If your financial advisor doesn't have a fiduciary duty to you, they may be able to recommend investments or products that pay them a bigger commission over ones that would be the best fit for you, which could cost you more. Fiduciaries, on the other hand, must act in your best interest.

What percentage of financial advisors are fiduciaries? ›

Of the 385,058 Registered Investment Advisors (RIA) in the U.S., 307,590 of them are Dual-Registered Advisors. This means that only 69,482 RIAs are true fiduciary investment advisors without this huge conflict of interest. This represents only 11.2% of the 689,925 financial advisors in the U.S.

How much should a fiduciary charge? ›

Percentage of Assets Under Management: The average fiduciary financial advisor fee based on a percentage of assets under management (AUM) ranges from 0.59% to 1.18%. The lowest fees are for higher investments above $10 million. The average fee for a $100,000 account is 1.12%, or $1,120.

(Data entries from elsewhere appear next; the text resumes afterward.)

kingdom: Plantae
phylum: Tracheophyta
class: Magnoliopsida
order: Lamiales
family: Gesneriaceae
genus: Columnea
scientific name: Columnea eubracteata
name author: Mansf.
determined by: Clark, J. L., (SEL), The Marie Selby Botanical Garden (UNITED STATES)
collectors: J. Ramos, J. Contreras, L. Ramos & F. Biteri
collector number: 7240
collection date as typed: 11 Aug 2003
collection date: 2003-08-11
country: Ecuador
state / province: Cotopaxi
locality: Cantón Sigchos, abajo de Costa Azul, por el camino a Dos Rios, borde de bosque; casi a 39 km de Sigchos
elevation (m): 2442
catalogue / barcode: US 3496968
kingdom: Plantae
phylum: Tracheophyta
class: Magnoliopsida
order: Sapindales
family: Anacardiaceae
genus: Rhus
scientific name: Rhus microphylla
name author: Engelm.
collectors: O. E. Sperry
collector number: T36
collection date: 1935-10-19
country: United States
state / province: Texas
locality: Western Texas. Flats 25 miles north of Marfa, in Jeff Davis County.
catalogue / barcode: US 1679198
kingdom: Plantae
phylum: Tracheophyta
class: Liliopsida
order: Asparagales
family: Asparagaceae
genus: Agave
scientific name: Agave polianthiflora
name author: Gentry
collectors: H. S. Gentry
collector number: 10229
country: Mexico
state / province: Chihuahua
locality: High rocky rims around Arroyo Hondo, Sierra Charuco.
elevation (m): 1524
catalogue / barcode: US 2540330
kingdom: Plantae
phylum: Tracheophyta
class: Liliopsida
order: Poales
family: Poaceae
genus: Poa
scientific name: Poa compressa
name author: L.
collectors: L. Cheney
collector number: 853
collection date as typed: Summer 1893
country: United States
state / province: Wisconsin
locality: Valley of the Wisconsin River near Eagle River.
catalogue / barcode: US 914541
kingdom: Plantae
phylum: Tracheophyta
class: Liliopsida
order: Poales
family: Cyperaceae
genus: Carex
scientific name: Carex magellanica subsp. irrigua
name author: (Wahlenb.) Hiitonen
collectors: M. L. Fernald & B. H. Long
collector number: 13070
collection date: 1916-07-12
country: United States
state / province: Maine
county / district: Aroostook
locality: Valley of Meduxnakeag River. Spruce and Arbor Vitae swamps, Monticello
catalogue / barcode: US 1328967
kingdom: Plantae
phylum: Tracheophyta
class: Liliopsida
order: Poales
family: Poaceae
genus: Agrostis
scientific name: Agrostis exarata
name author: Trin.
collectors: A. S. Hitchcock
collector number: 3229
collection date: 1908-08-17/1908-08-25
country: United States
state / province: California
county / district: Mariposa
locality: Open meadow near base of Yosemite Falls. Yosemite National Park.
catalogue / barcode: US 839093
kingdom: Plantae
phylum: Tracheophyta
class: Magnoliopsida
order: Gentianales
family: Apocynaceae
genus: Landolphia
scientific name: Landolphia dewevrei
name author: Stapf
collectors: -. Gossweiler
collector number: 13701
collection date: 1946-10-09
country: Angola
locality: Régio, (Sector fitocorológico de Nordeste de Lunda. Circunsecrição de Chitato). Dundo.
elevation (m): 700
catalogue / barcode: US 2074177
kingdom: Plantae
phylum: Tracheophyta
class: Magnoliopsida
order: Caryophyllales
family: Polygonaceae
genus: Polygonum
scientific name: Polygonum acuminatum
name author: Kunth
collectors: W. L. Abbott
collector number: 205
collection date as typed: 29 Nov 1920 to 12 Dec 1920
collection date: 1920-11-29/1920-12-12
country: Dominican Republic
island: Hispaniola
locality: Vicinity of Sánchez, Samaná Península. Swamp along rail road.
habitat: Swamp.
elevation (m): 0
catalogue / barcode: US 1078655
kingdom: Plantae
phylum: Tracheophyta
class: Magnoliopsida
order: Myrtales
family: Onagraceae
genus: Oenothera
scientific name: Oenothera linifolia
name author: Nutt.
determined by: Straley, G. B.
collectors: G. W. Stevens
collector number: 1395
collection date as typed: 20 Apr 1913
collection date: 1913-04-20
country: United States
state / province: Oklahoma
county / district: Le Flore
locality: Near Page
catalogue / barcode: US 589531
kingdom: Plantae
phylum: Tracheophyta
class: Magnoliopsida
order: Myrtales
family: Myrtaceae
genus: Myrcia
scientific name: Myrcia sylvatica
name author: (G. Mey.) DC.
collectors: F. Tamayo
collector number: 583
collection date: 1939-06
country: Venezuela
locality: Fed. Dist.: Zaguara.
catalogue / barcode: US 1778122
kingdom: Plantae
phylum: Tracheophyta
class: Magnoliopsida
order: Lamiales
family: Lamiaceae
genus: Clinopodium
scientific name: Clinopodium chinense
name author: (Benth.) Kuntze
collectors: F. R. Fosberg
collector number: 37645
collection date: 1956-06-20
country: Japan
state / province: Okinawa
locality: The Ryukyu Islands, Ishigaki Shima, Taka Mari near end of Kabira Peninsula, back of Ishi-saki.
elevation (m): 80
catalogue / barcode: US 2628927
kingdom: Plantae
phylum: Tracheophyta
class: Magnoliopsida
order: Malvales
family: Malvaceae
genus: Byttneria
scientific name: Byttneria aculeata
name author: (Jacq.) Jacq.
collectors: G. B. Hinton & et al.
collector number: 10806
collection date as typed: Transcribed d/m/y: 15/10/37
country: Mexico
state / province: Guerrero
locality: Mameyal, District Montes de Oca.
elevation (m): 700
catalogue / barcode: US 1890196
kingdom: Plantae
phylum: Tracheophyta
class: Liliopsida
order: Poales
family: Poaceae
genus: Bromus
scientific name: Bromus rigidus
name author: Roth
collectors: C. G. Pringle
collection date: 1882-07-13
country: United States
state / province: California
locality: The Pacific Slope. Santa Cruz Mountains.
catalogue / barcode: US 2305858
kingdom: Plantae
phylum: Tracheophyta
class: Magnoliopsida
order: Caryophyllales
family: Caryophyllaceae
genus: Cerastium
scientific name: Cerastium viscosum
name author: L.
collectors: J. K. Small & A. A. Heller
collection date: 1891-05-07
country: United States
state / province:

How are fiduciaries paid? ›

How Do Fiduciaries Get Paid? In the personal investing business, a fiduciary adviser may collect fixed fees, commissions, or a percentage based on assets under management (AUM) for overseeing a client's portfolio.

Is Charles Schwab a fiduciary company? ›

We are committed to providing dedicated, ongoing trust administration that upholds your wishes for the future. Working with a corporate trustee like Charles Schwab Trust Company can give you: Objectivity. As a fiduciary, we will administer your trust in a professional and impartial manner.